Dîvânü lügati't-Türk'ün getirdiği şiir parçalarının bir kısmı, Türkçeyi aruzda denemenin başka tipte örneklerini ve­rir. Bunlarda, sadece basit bir cüzünün kullanıldığı görülen bir parça hariç, hep­si aruzun Kutadgu Bilig ve Atebetü'l -hakâyık'ın müşterek vezni olan mütekârib bahrinden başka bahirleri üzerin­de çalışılmış, kaside ve gazeldeki kafiye tertibine gidilmeksizin Türk edebiyatı­nın kendi geleneğindeki nazım şekilleri kullanılmıştır. Arapça ve Farsça kelime­lerin yer almadığı bu manzumelerden biri bir methiye olup kaside şeklinde ya­zılmaya pek müsait ve Kâşgarlı Mahmud da başındaki "koşuk" sözünü "ka­side" diye karşılamış iken, gerek nazım şekli gerekse muhtevası itibariyle klasik İran kasidesi tesirinden herhangi bir iz taşımaması bakımından çok dikkate de­ğer. Batı Karahanlı hükümdar ailesinden İlig Han oğlu İbrahim Tamgaç Han'ın kızı ve Alparslan'ın oğlu Sultan Melikşah'ın ka­rısı olan Terken Hatun hakkında aruzun "müstefilün feûlün müstef'ilün" kalıbın­da yazılmış bu methiye kaside gibi ka­fiyelendirilmeyip bütün mısraları aynı ka­fiyede (mûnorime-musarra’) tertip edilmiş­tir. Dîvânü lugâti't-Türk'ün muhteme­len telif tarihine yakın yıllarda, büyük bir ihtimalle bizzat Kâşgarlı Mahmud tarafından yazılmış olan bu şiirin mev­cut parçalarında İran kasidesindeki mo­tif ve unsurlara rastlanmaz.
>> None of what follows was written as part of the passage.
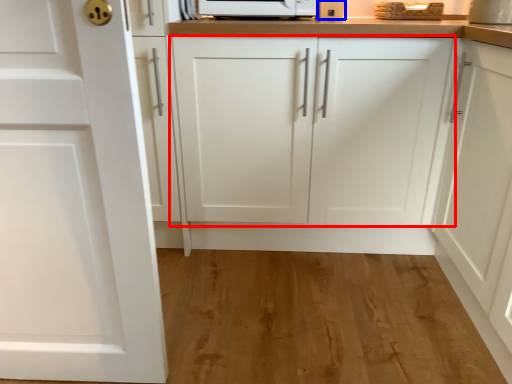
Question: Among these objects, which one is nearest to the camera, cabinetry (highlighted by a red box) or appliance (highlighted by a blue box)?

Choices:
 (A) cabinetry
 (B) appliance

Answer: (A)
1206 yılında tamamlanıp Delhi Sulta­nı Kutbüddin Aybeg'e sunulmuş olan, Fezâil-i Etrâk yolunda ve müellifi meç­hul Farsça bir eserde Türklerin yüksek medenî seviyeleri üzerinde durulurken onlarda şiir sanatının da varlığından bahsedilerek kaside ve rubâî gibi nazımları olduğu belirtilir; örnek olarak da Şark Türkçesi ile bir rubâî metni kaydedilir. Bu bilgi, XII. asırda Türk dilinin doğu ka­nadında klasik edebiyatın teşekkülünü haber vermektedir. Kutadgu Bilig ve Atebetü'l-hakâyık'tan sonra XV. asrın ortalarına doğru Çağatay edebiyatının doğuşuna kadar vesikasızlıktan doğan büyük boş­luk dolayısıyla bu klasik şiirin nasıl bir seyir takip ettiğini bilmek mümkün ol­mamaktadır. Yakın zamanlarda ele ge­çen bir metin bu uzun boşluk devresin­den, Karahanlı bir fıkıh ve kıraat âlimi­nin eserinin 1281 yılı Martında istin­sahının tamamlanması hakkında, Şark Türkçesi ile Kutadgu Bilig ve Atebetü'l-hakayık'taki müşterek vezinde bir gazel yazmış olan Ali b. Hüseyin el-Fârâbî adlı 110 yaşında bir edibin varlığını haber ve­rir. Bu manzume, klasik İran gazellerindeki âşıkane muh­teva ve mazmunlardan tamamıyla uzak, sadece istinsah işinin nasıl cereyan etti­ğini hikâye eden bir metin olmaktan ileri geçmez. Öte yandan XIII. yüzyıl müellif­lerinden Cemâl-i Karşînin Mülhakâtü's-Surâh'ta yer alan ve XII. asır yahut en geç XIII. asrın ilk yarısına ait olduğu söy­lenebilecek, son mısraı Şark Türkçesi ile yazılmış bir rubâî de bu saha edebiyatında İran klasik şiirinin bir nazım şekline geçiş yolundaki çalışma­nın devam edişini göstermektedir.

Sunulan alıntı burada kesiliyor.